Provided records:
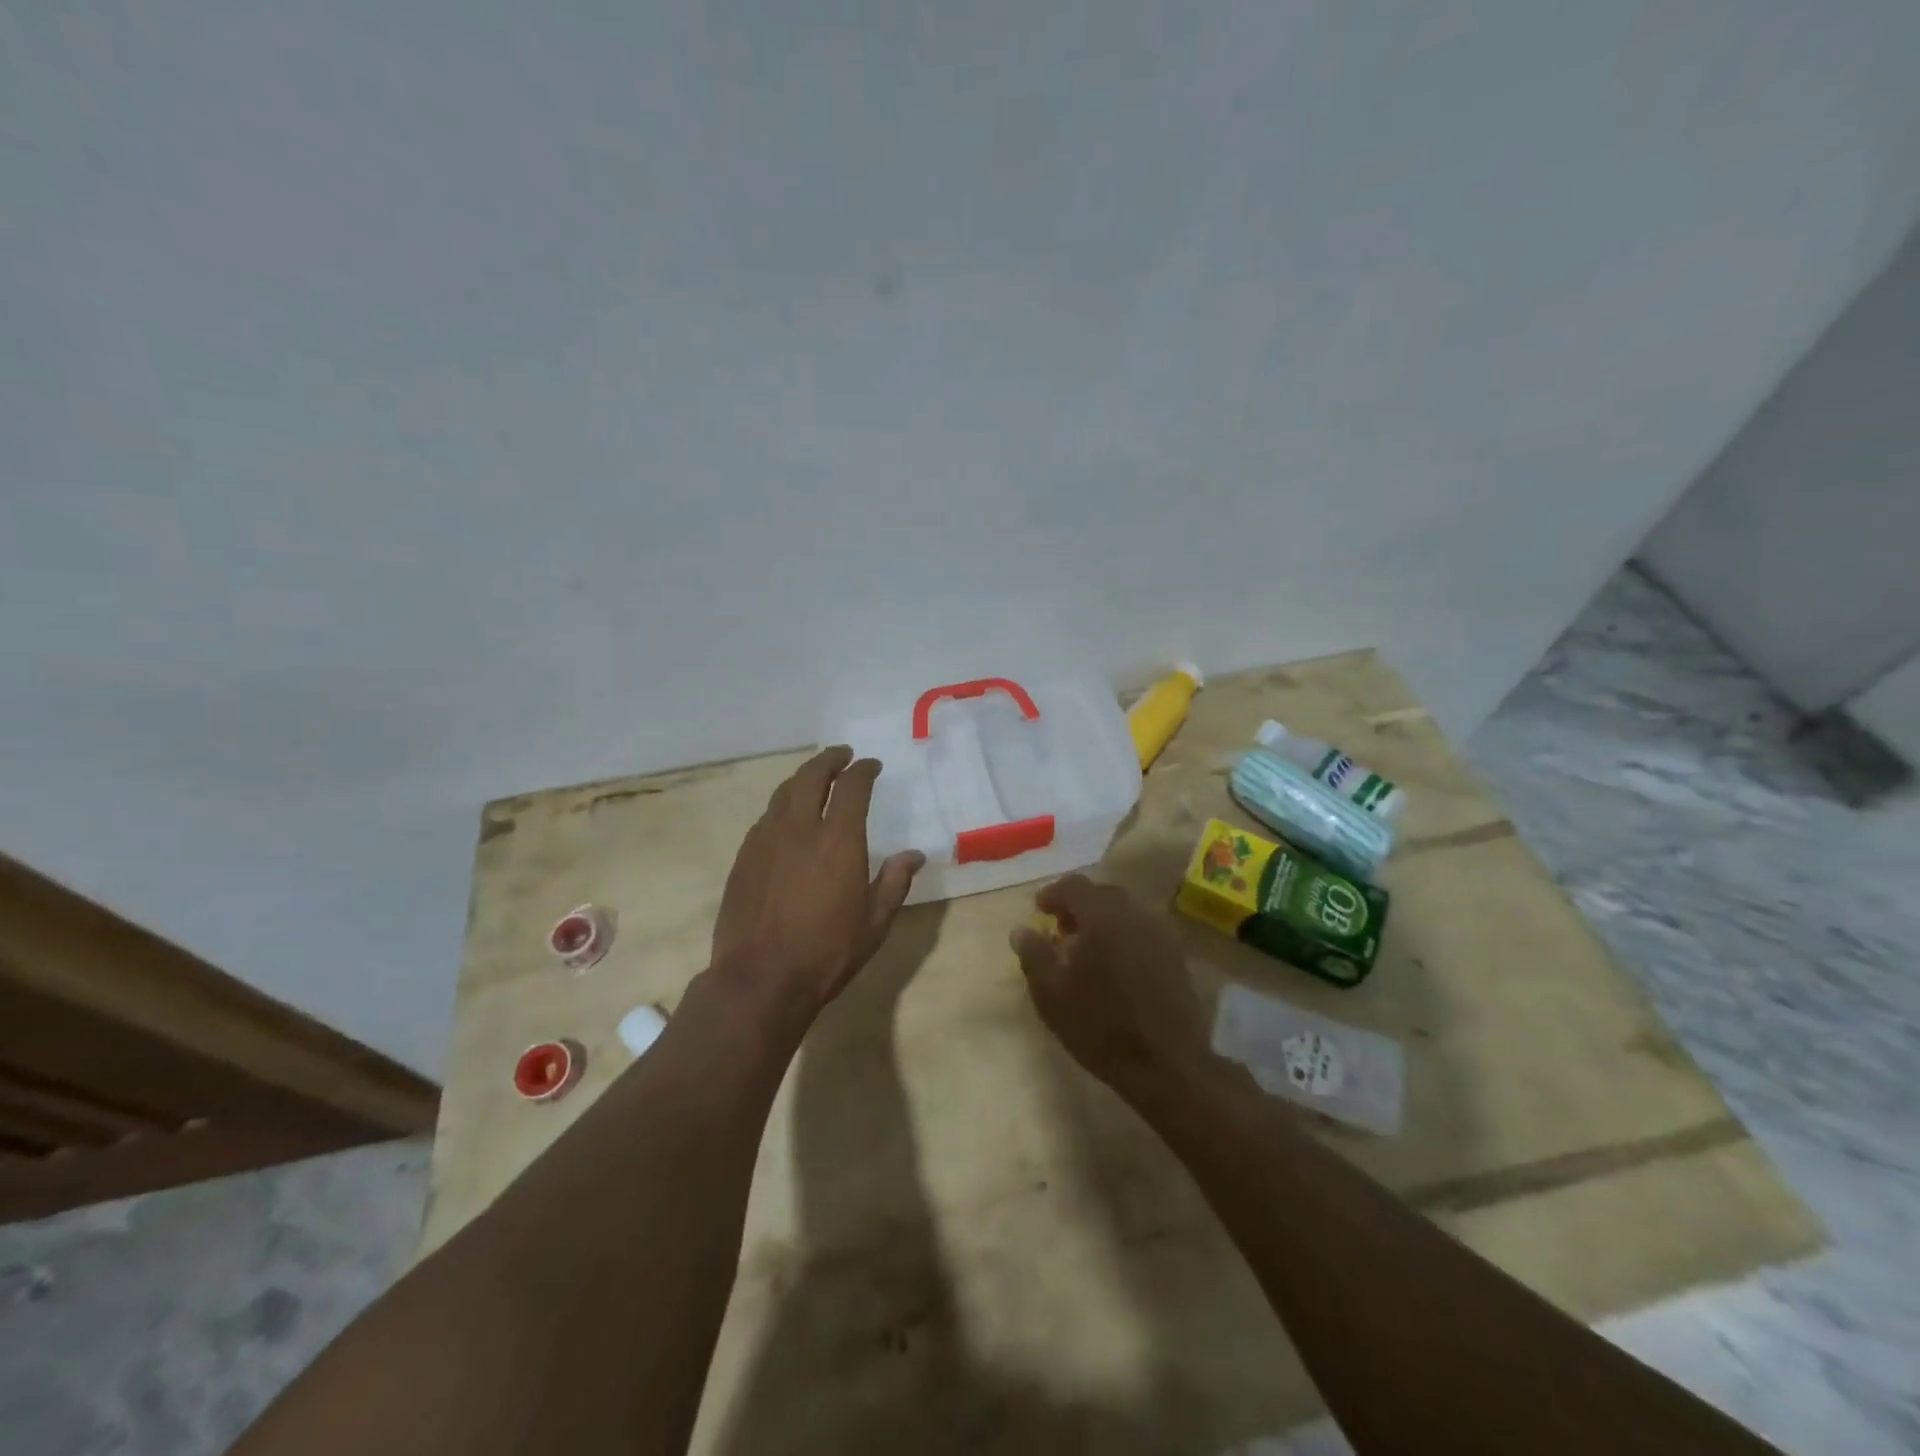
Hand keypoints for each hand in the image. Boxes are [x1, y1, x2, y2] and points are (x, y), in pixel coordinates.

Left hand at [711, 746, 922, 1018]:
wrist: (760, 979)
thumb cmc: (827, 952)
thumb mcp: (875, 922)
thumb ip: (895, 882)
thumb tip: (915, 855)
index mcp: (838, 839)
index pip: (852, 786)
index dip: (863, 770)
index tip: (871, 766)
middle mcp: (799, 828)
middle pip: (811, 776)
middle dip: (829, 760)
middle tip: (841, 756)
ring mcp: (765, 840)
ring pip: (783, 793)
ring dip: (802, 779)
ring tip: (814, 779)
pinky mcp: (744, 857)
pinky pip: (765, 818)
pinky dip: (782, 807)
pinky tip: (787, 819)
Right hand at [1010, 874, 1212, 1103]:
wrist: (1166, 1063)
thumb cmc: (1100, 1025)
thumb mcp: (1051, 994)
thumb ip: (1033, 954)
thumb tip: (1021, 929)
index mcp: (1102, 915)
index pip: (1074, 886)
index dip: (1052, 893)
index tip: (1038, 910)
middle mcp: (1134, 914)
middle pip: (1102, 894)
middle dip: (1079, 905)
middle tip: (1060, 927)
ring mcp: (1160, 933)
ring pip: (1126, 911)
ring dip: (1103, 919)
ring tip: (1087, 947)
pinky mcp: (1177, 955)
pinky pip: (1143, 931)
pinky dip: (1124, 935)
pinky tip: (1115, 963)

Work to complete: The records are to be duplicated in full and exactly, with images left out.

Task response:
Hand keypoints for each hand in the image. Boxes are [x1, y1, x2, y2] and points are (x, y), in pixel coordinates.

Left hand at [711, 746, 922, 1018]:
wrist: (760, 979)
thumb cmc: (827, 952)
thumb mcp: (875, 922)
thumb ip: (895, 882)
thumb tip: (915, 855)
index mcp: (838, 839)
index pip: (852, 786)
index dip: (863, 770)
index tip: (871, 766)
middle mcp: (799, 828)
middle pip: (811, 776)
middle dip: (829, 760)
middle tip: (841, 756)
ring mcp: (765, 840)
ring pip: (783, 793)
ring dip: (802, 779)
ring tip: (814, 779)
pinky mcp: (744, 857)
pinky pip: (765, 818)
pinky dip: (782, 807)
pinky tip: (787, 819)
Right hand at [1010, 874, 1212, 1103]:
wrist: (1166, 1063)
thumb cmc: (1100, 1025)
thumb mcp: (1051, 994)
thumb ip: (1033, 954)
thumb tip: (1021, 929)
index mcp: (1102, 915)
index pip: (1074, 886)
index dip: (1052, 893)
index tip: (1038, 910)
middle mcp: (1134, 914)
middle pip: (1102, 894)
middle dip: (1079, 905)
middle tip: (1060, 927)
ring mcp: (1160, 933)
ring pip: (1126, 911)
ring dip: (1103, 919)
ring tip: (1087, 947)
pinky mcp: (1177, 955)
pinky pip: (1143, 931)
pinky dip: (1124, 935)
pinky tip: (1115, 963)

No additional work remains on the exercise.